Herzlich Willkommen am Dreherhäusleweiher!
Die Geheimtipp Serie 1-3 sind Teile des "Höchenschwander Sagenpfads" und können miteinander verbunden werden.
Geschichte:
Vor etwa 150 Jahren gab es in den Wäldern um Höchenschwand Höfe und eine eigene Siedlung mit einer Mühle, die im Jahr 1305 als „Ladebacher Höfe“ erwähnt wurde. 1562 wurde der Name durch „Draierhüsle“ ("Draier" Alemannisch = Drechseln) ersetzt. Der Weiher und die Brücke hatten früher strategische Bedeutung als einzige Verbindung ins Schwarzatal.
Das Dreherhäusle wurde 1886 abgerissen und in Höchenschwand hinter der Kirche wieder aufgebaut.
Mit dem Beginn des Tourismus im 19. Jahrhundert wurde der Weiher zum Badesee umgestaltet, und eine Skisprungschanze auf der Ostflanke des Labacherberges wurde gebaut. Heute sind nur noch Überreste alter Höfe und Wege sichtbar, die auf die historische Besiedlung und Nutzung der Region hinweisen.
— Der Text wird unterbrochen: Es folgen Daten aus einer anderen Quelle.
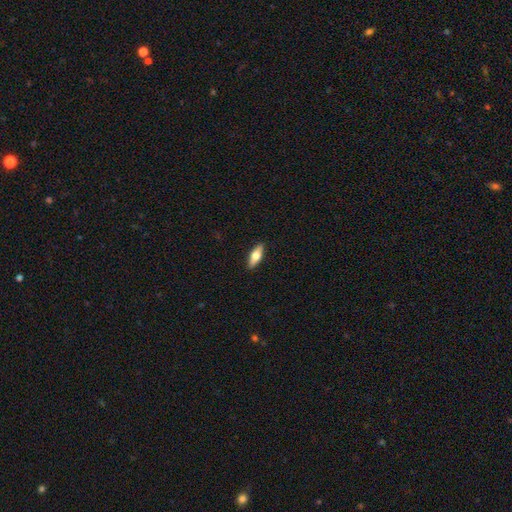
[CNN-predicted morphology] Overall: smooth (58%; featured or disk 36%). How rounded: in between (62%; cigar-shaped 35%). Merging: none (90%).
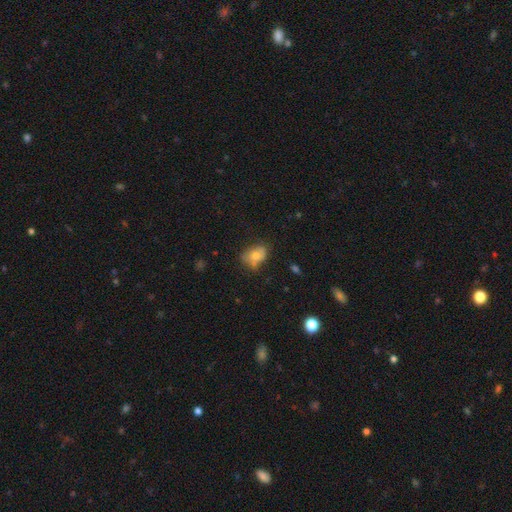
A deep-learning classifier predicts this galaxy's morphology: Smooth or featured: smooth — 66% (featured or disk — 23%)
How rounded: in between — 74% (round — 24%)
Merging: none — 52% (minor disturbance — 32%)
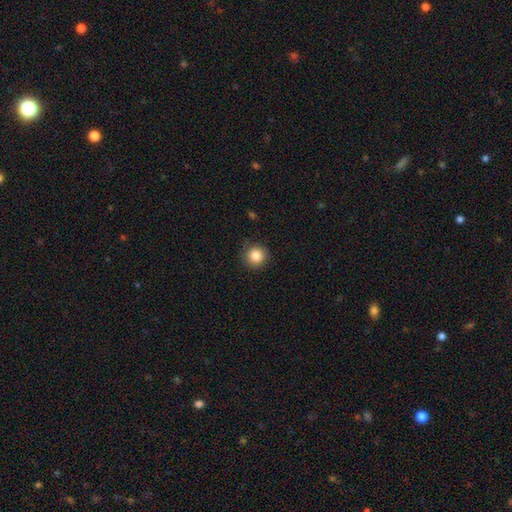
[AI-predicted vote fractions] Q: Smooth or featured?
A: smooth (84%); runner-up: star or artifact (10%)
Q: How rounded?
A: round (94%); runner-up: in between (5%)
Q: Merging?
A: none (85%); runner-up: minor disturbance (11%)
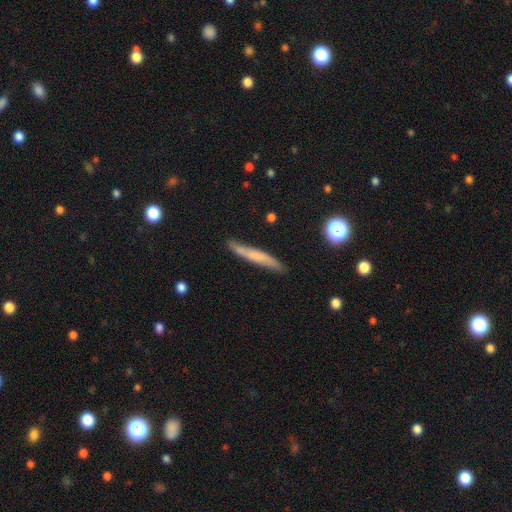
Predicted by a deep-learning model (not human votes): Smooth or featured?
  - smooth: 55% *
  - featured or disk: 38%
  - star or artifact: 7%
How rounded?
  - cigar-shaped: 94% *
  - in between: 4%
  - round: 2%
Merging?
  - none: 80% *
  - minor disturbance: 15%
  - major disturbance: 3%
  - merger: 2%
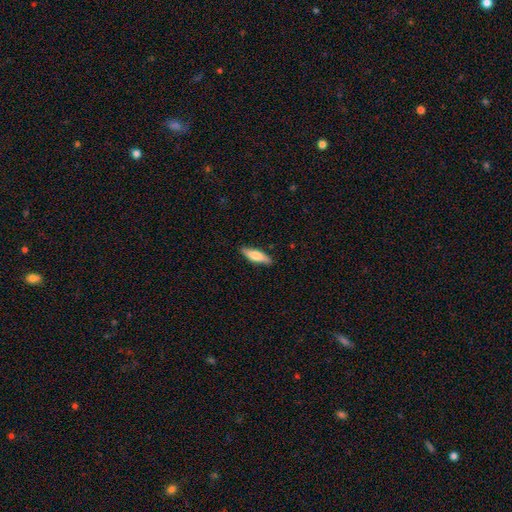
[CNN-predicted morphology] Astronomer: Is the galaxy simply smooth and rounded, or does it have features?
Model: smooth — 67%.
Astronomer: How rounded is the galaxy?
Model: cigar-shaped — 62%.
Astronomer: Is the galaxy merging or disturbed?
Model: none — 86%.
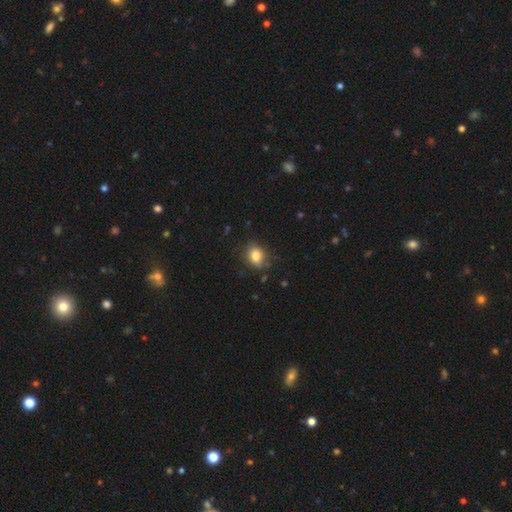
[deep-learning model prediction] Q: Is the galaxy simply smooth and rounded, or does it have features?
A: smooth — 82%.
Sage: die Nixe vom Dreherhäusleweiher
Vor langer Zeit standen um den Dreherhäusleweiher einige alte Höfe und eine Mühle. In einem dieser Höfe lebten eine Magd und ein Knecht, die unsterblich ineinander verliebt waren. Da sie jedoch Leibeigene waren, durften sie ohne die Zustimmung des Bauern nicht heiraten. Sie baten den Bauern um Erlaubnis, doch dieser wollte nicht, dass sie zusammenkommen, weil er andere Pläne hatte: Er wollte den dümmlichen Sohn als Schwiegersohn und die Magd als Bäuerin auf dem Hof sehen, und den fleißigen Knecht als Vorarbeiter seiner Mühle. Es kam zu einem Streit, und der Knecht verließ den Hof, um als Flößer auf dem Rhein zu arbeiten, in der Hoffnung, viel Geld zu verdienen und später reich zurückzukehren.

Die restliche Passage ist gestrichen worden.